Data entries
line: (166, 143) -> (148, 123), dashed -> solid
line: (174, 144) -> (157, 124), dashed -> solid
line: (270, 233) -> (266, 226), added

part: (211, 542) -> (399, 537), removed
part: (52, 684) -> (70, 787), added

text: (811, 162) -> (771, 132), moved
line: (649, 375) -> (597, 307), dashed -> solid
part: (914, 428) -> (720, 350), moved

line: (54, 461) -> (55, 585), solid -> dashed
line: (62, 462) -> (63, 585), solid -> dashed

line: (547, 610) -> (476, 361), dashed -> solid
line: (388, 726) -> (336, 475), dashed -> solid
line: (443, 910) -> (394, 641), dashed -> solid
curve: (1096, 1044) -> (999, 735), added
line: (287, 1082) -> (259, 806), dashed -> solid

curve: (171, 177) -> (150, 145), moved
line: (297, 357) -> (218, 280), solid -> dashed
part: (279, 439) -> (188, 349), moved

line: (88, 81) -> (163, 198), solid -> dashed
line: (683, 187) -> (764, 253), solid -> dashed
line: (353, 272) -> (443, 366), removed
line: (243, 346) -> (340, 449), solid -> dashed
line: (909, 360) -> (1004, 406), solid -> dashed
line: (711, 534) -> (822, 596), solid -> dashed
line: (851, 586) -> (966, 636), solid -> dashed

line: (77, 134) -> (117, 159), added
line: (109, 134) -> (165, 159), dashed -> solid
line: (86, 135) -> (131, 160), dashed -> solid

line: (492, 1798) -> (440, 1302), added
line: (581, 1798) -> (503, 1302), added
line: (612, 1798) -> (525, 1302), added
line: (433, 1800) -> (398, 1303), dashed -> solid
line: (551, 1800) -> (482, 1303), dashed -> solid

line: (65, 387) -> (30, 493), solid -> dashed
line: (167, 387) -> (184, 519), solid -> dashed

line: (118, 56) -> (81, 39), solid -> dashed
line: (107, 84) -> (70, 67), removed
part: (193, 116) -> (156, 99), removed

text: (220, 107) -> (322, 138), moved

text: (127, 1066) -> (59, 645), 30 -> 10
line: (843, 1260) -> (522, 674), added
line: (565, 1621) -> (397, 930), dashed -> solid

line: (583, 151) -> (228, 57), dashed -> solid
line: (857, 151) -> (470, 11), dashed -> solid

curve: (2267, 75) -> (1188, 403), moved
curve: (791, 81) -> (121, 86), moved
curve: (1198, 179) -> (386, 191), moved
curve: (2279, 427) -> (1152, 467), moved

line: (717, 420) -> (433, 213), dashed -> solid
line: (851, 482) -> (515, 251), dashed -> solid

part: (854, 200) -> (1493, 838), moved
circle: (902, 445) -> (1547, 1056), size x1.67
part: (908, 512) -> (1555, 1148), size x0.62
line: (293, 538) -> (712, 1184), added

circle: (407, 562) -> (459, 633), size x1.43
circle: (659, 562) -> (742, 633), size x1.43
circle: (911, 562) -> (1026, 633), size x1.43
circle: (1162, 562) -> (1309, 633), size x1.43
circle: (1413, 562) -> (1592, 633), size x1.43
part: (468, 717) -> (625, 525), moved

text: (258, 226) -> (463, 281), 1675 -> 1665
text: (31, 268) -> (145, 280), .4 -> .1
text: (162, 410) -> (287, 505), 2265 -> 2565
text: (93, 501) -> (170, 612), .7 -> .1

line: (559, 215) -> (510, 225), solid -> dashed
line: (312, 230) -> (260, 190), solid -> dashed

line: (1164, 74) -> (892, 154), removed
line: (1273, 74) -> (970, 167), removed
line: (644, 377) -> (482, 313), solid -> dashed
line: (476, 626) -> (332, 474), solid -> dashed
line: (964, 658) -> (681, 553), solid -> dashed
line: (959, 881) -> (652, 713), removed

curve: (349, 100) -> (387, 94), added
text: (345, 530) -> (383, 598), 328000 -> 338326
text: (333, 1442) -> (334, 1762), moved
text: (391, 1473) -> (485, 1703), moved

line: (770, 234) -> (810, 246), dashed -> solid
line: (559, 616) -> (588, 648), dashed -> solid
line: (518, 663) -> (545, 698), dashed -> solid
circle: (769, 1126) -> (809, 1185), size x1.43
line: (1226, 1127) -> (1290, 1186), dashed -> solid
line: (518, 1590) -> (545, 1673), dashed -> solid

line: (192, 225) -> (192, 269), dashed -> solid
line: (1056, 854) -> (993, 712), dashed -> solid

* [WHAT YOU ARE ASKED TO DO]: Search the lines above for the string "size", then show every one that has it.

* [ANSWER BOX]:
circle: (902, 445) -> (1547, 1056), size x1.67
part: (908, 512) -> (1555, 1148), size x0.62
circle: (407, 562) -> (459, 633), size x1.43
circle: (659, 562) -> (742, 633), size x1.43
circle: (911, 562) -> (1026, 633), size x1.43
circle: (1162, 562) -> (1309, 633), size x1.43
circle: (1413, 562) -> (1592, 633), size x1.43
circle: (769, 1126) -> (809, 1185), size x1.43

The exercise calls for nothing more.